Research into low-carbon materials technology is to benefit from £600,000 of joint industry-academy external funding. Tata Steel RD&T and the Royal Academy of Engineering are funding a chair at the University of Warwick's manufacturing group WMG. Lord Kumar Bhattacharyya, WMG director, said the investment was in recognition of the "significant work WMG is already undertaking in low-carbon vehicle technology. This has already produced vital research for major manufacturers and has also helped many small and medium-sized enterprises in the West Midlands region."

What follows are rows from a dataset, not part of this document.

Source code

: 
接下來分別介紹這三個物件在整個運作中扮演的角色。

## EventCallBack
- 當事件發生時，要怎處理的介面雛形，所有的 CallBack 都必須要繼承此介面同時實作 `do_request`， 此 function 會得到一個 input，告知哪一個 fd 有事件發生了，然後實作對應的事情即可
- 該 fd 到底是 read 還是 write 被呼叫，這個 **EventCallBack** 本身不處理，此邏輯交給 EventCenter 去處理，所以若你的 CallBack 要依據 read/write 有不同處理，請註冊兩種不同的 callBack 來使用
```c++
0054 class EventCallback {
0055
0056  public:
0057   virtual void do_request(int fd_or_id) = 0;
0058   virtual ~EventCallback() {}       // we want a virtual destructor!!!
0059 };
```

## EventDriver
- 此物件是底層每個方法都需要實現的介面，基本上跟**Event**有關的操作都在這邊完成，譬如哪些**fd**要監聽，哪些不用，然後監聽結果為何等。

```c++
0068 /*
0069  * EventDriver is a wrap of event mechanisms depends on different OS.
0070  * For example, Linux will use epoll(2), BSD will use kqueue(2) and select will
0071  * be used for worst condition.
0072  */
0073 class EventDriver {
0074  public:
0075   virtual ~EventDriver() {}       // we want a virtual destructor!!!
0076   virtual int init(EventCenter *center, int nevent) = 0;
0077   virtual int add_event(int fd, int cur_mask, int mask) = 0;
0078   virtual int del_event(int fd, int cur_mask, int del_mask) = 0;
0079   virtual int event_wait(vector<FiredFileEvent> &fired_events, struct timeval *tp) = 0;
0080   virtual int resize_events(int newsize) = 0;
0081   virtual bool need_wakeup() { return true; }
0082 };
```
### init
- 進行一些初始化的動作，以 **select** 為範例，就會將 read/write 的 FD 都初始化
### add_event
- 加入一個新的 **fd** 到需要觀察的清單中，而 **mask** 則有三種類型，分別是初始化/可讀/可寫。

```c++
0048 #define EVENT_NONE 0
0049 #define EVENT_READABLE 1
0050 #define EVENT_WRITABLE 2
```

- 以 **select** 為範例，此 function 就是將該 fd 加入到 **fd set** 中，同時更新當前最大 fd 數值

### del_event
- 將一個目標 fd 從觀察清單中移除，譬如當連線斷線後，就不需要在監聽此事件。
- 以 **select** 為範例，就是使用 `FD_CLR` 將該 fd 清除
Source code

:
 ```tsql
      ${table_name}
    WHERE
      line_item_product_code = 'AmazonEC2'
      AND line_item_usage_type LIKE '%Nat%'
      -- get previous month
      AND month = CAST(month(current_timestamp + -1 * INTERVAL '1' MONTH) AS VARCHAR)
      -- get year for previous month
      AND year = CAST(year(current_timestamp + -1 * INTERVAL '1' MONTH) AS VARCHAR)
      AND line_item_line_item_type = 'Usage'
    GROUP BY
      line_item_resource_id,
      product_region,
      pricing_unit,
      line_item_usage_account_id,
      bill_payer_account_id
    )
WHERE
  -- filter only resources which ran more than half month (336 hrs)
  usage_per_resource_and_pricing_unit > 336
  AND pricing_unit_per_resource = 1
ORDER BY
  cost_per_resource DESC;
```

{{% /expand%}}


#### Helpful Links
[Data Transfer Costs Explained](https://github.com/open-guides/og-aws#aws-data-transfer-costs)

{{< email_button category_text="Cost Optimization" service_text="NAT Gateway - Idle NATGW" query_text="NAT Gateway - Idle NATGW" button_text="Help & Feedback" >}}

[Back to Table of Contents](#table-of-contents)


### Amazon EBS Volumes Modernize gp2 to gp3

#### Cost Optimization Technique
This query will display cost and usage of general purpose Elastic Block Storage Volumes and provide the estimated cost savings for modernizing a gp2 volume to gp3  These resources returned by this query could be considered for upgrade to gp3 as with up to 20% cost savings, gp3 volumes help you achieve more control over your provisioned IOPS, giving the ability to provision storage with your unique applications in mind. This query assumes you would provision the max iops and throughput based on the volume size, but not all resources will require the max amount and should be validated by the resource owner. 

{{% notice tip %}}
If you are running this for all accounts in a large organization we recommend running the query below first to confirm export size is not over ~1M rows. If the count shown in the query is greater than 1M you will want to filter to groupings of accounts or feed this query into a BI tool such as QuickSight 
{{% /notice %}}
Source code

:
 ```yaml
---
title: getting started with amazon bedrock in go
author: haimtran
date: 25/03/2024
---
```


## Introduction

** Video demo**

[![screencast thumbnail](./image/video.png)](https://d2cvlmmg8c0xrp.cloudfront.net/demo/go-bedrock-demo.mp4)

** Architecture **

It was a case of family affairs at a university as two lots of parents and children graduated at the same time. University of Essex students Nick Tile and his daughter Danielle gained a master's degree in environmental governance and a BA in world performance, respectively. Meanwhile, Margarida Santos Silva graduated with a master's in politics while her mother Maria Manuela Simarro was awarded a BSc in psychology. Mother and daughter were watched by husband and father Joao Santos Silva, a professor of economics at the university. The students were among 2,300 who graduated from Essex this year, the university's largest cohort to date.
A bit too familiar
A computer system has been developed that can check thousands of documents for plagiarism in minutes. Academics at the University of Surrey believe the system is "significantly quicker" than rivals and would be suited to the very large-scale plagiarism detection needed to identify the leakage of intellectual property on to the internet or into other organisations. The software was tested in an international plagiarism detection task competition and came fourth. Details are not being released while a patent application is pursued, but it is envisaged that the software could also be used to detect plagiarism by students.
Working on the move
The number of rail travellers trying to make positive use of their time, often through the use of smartphones and computers, has risen by a quarter to 30 per cent of all passengers in the past six years. Work by the University of the West of England's Centre for Transport and Society found passengers in 2010 were 83 per cent more likely to be texting or phoning on work-related issues compared with 2004, while one in five commuters was now checking emails. The research, based on a national survey of more than 20,000 rail passengers, also found that newspapers were a declining travel accompaniment. In 2004, the majority (79 per cent) had a newspaper, but by 2010 this had become a minority (45 per cent).
One thing led to another
Pop star Jarvis Cocker has thanked his old art school for the success of his band Pulp. The Sheffield-born singer took a break from his music career in 1988 to study film and art at Central Saint Martins before finding Britpop success in the 1990s. Accepting an honorary fellowship at the University of the Arts London, which runs Saint Martins, Mr Cocker credited his art school, which is mentioned in the Pulp hit Common People, as an inspiration. "I spent three years at Saint Martins and still, 20-odd years after that, at least two or three times a week there'll be an idea or something that is linked back to that time," he said. He also argued that £9,000 a year tuition fees would deter many art school students from applying. "If I had been told in 1988 when I was thinking about going to college 'you're going to have to spend 30 grand on it', I wouldn't have gone."